Please write what comes next in the forum thread about broken pipe errors and the "Enable Two Way" setting, starting right after its final sentence.

* [DOCUMENT SECTION]:
● ● ● ● ●

Did you also setup your globalcache as receive item?

I did that yesterday ( plus changing the fake command to every 2 hours) and have not seen any broken pipe error yet. I will continue to monitor it but I’m wondering if adding the globalcache also as receiver would change anything.

mhilbush · August 16, 2019, 10:44am

Yes, I do have the receive channel linked to an item.

I’ll need to look at the code. I don’t recall if it would make a difference whether the receive channel is linked to an item or not.

Maybe it was the change from 3 to 2 hours. You could try changing back to 3 hours, and leave the receive channel linked to see if that makes a difference. In the meantime, I’ll look at the code.

jeremybd · August 16, 2019, 10:53am

Yes that’s what I plan to do

I will just wait 2-3 days to see if I have any errors and start rolling back everything I tried to prevent the broken pipe errors.

mhilbush · August 16, 2019, 10:57am

From what I can see, the serial port reader is started when you tick “Enable Two Way” in the thing config. It doesn’t matter whether or not the channel is linked to an item. I suppose it’s possible for a buffer to fill up to the point where it causes the connection to close. I’ve not seen that, nor has it been reported by anyone (yet).

I’d suggest you disable sending the periodic command completely. Leave “Enable Two Way” ticked in the config. If after a few days you don’t see an issue, untick “Enable Two Way” to prove that the issue reappears.

● ● ● ● ●

* [DATA SHOWN]:
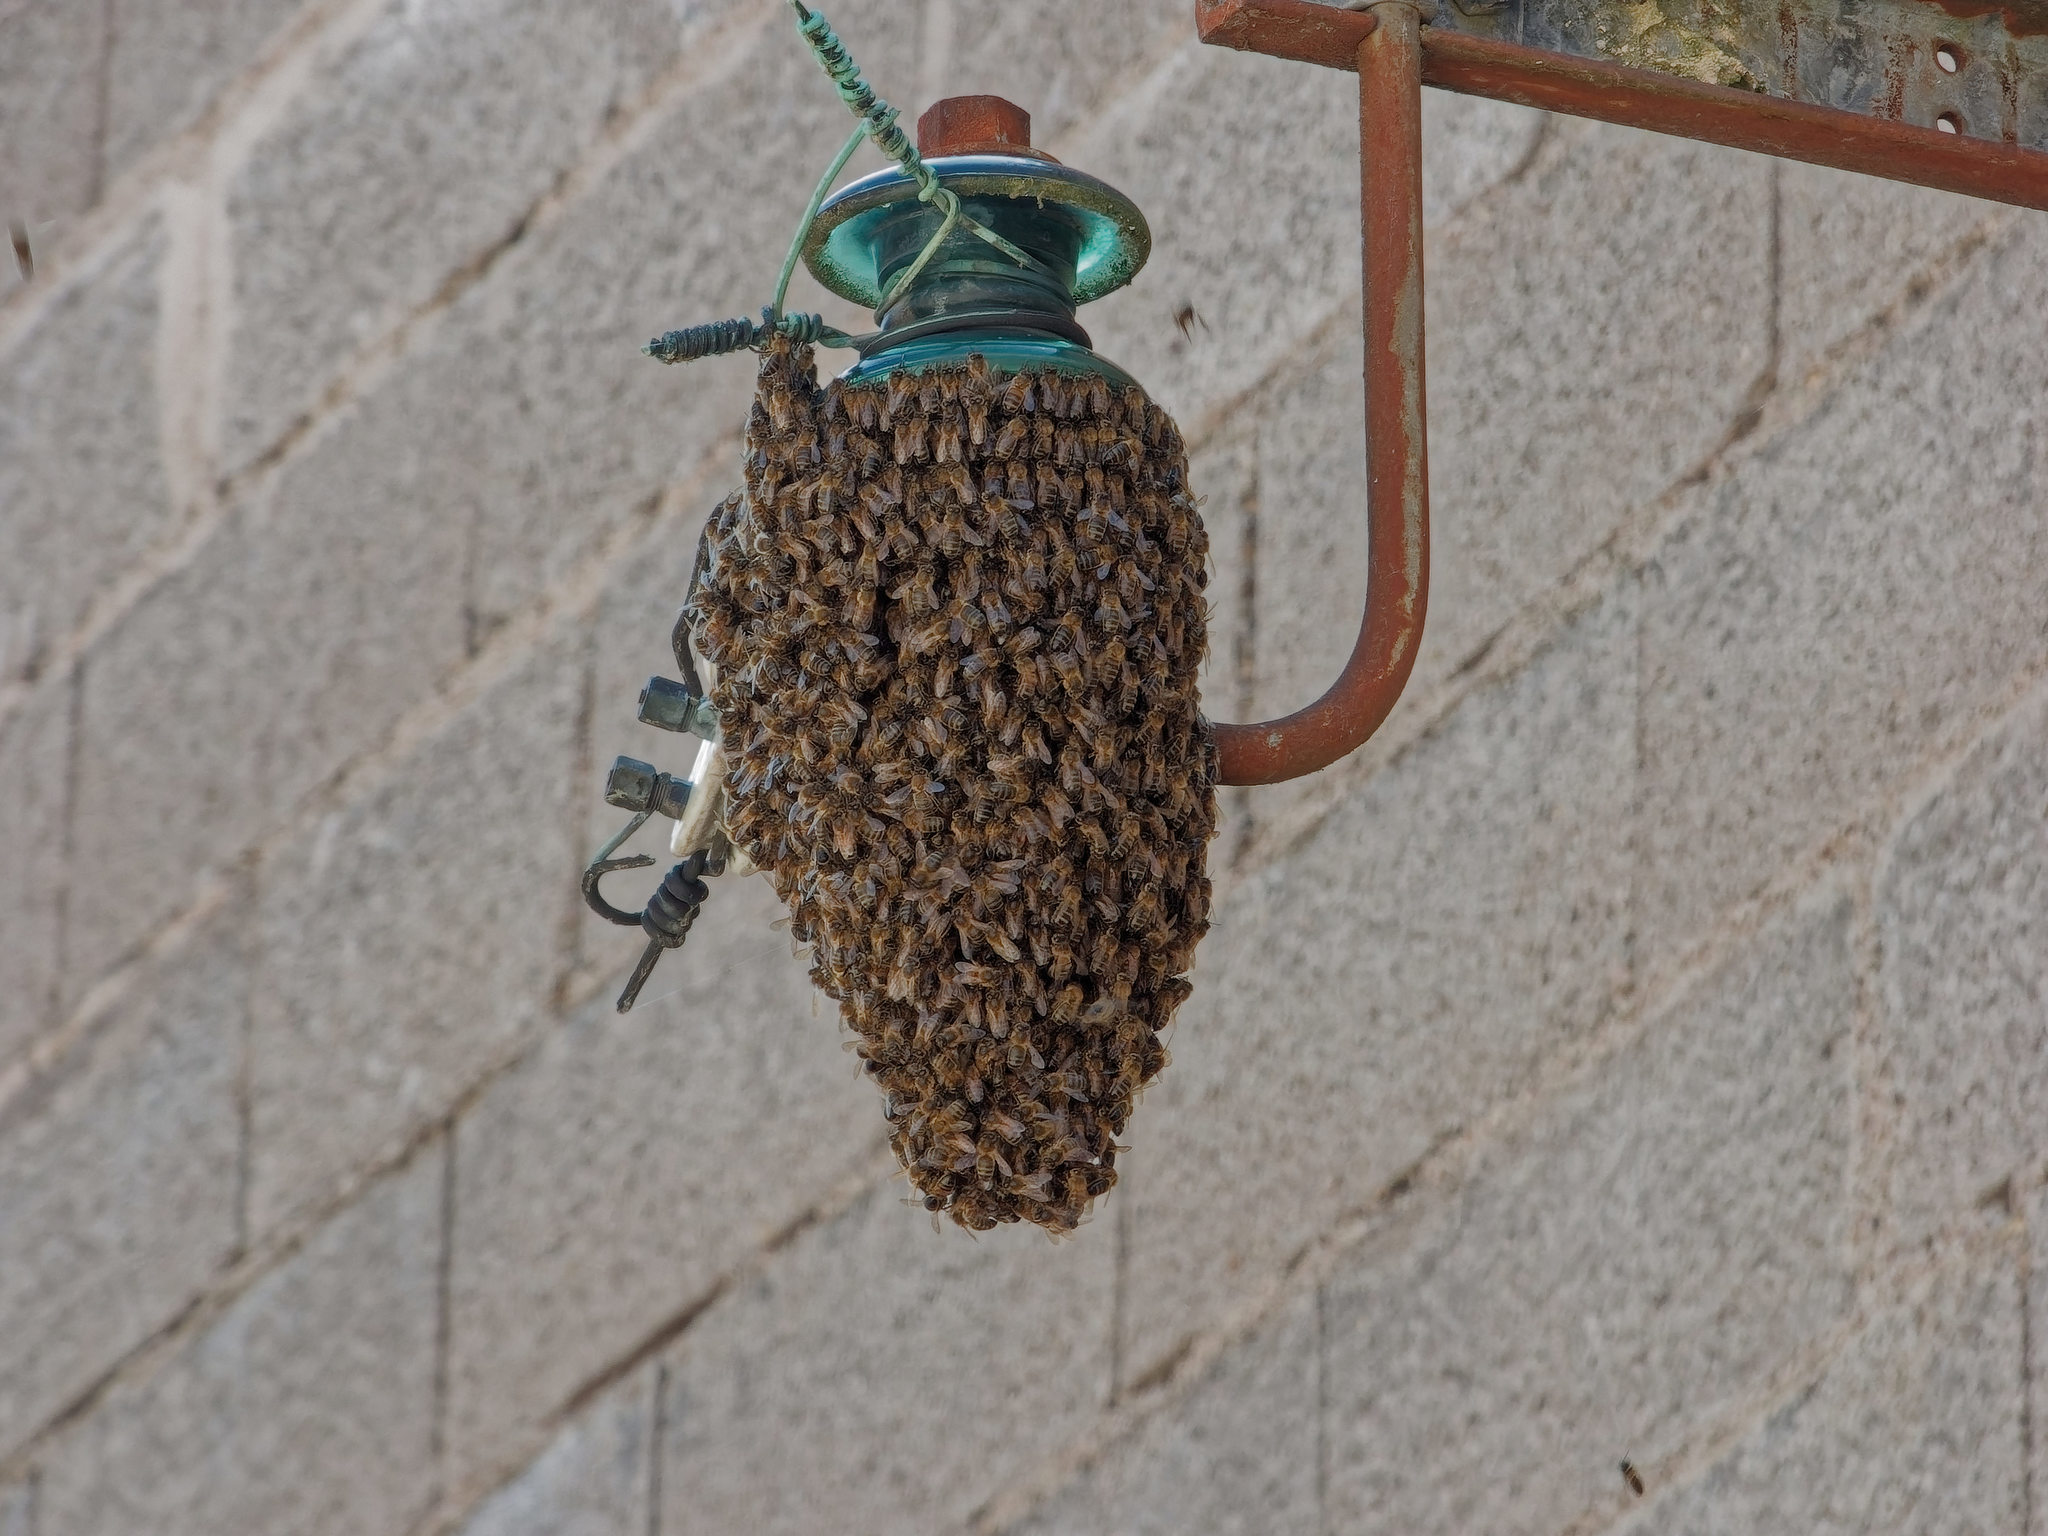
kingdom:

● ● ● ● ●

* [ANSWER FOR THE TASK]:
jeremybd · August 16, 2019, 1:36pm

Actually it seems that I’m mistaken and I had one this morning at 08:57:00 and actually several other during the night the logs and the tcpdump but can’t seem to notice something that might indicate what’s wrong.

The files are here if you can take a look https://www.dropbox.com/sh/a5lktl97bomrc66/AAC7MVYBakoJj9Wd8b1J-BxCa?dl=0

I really appreciate it thanks a lot

mhilbush · August 16, 2019, 2:34pm

I see a lot of traffic going back and forth between the iTach and openHAB. That all looks pretty normal. I don’t see anything in the tcpdump that looks bad.

I do see numerous Broken Pipe errors in openhab.log. I see those for the globalcache binding, as well as quite a few from Jetty. I’m sorry, but I don’t know what to make of those errors.

jeremybd · August 16, 2019, 2:53pm

Thanks anyway for helping I really appreciate it.

Will try to check every piece of hardware to see if it might be the power unit or the raspberry itself or the globalcache. Hopefully I’ll figure it out.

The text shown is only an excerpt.